DNM USD 180 volcano

drformat
Posty: 16
Rejestracja: 27.06.2004 01:46:11
Lokalizacja: Kraków
Kontakt:

DNM USD 180 volcano

Post autor: drformat »

Co sadzicie o tym amorze?
Bender
Posty: 872
Rejestracja: 19.04.2004 07:27:21
Lokalizacja: s tóby
Kontakt:

Post autor: Bender »

SPRZEDAM - swinger6, 9.5 x 3.0 sprezyna 450, stan bdb! Monster 03, stan bdb, 1800 zl
Bikerek
Posty: 51
Rejestracja: 07.08.2004 00:31:35
Lokalizacja: Centrum zadupia... Gliwice
Kontakt:

Post autor: Bikerek »

Nie mam zdania na jego temat hahaha.... <lol2> Pozdro... :P
Bikerek...
gg: 1208007...
http://www.pinkbike.com/modules/photo/?op=view&image=455210
dualboy
Posty: 1750
Rejestracja: 23.04.2004 13:30:53
Lokalizacja: Warszawa
Kontakt:

Post autor: dualboy »

## Pozycje danych
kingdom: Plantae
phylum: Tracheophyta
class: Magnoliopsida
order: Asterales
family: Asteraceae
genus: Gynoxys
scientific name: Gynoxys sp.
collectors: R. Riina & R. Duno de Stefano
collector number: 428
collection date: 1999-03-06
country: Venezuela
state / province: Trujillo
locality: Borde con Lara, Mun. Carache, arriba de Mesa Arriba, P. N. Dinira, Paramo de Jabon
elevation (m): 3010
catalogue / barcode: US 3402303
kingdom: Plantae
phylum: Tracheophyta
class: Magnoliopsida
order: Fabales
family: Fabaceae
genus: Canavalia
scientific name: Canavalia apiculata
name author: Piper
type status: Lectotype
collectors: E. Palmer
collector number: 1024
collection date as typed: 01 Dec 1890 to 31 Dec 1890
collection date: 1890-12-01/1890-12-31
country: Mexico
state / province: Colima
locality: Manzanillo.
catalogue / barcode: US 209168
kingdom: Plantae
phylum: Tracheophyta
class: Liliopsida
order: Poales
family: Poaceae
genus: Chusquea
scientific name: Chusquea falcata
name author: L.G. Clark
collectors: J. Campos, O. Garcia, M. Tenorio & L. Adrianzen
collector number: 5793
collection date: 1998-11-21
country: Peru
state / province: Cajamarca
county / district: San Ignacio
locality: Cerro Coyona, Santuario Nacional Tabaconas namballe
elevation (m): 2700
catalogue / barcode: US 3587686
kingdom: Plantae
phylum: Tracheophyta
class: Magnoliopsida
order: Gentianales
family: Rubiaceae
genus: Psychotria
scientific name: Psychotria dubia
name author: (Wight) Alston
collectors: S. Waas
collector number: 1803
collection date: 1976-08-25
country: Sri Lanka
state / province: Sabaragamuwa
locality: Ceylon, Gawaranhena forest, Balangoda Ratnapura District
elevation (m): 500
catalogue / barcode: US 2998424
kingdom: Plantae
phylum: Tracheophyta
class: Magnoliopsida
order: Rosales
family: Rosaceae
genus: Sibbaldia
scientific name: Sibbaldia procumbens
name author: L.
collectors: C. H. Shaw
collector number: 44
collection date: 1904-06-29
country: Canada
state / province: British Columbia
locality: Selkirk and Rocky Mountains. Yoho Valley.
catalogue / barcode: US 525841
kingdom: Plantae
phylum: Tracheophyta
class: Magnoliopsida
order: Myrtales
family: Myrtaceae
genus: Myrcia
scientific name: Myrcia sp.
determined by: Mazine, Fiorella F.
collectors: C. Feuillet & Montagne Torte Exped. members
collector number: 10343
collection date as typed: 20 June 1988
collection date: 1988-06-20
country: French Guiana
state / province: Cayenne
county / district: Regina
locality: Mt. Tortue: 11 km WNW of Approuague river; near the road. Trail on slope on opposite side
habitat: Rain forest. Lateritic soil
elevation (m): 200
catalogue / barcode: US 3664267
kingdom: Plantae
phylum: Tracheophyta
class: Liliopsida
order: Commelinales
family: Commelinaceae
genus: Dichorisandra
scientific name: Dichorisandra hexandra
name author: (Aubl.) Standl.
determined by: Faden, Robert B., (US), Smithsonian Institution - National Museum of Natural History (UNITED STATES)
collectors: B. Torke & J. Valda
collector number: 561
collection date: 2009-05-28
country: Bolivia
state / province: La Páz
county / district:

## Zadania do wykonania
1. Odpowiedz krótko na podstawie wątku z forum:
(a) Jaką lokalizację podał użytkownik drformat?
(b) Ile postów ma na koncie Bender?
(c) Kiedy zarejestrował się dualboy?
2. Zapisz dokładnie fragment wątku z forum od słów "SPRZEDAM - swinger6, 9.5" aż do słów "gg: 1208007..." włącznie.

## Odpowiedzi
1.
(a) Kraków
(b) 872
(c) 23.04.2004 13:30:53

2.
SPRZEDAM - swinger6, 9.5 x 3.0 sprezyna 450, stan bdb! Monster 03, stan bdb, 1800 zl
Bikerek
Posty: 51
Rejestracja: 07.08.2004 00:31:35
Lokalizacja: Centrum zadupia... Gliwice
Kontakt:

Post autor: Bikerek »

Nie mam zdania na jego temat hahaha.... <lol2> Pozdro... :P
Bikerek...
gg: 1208007...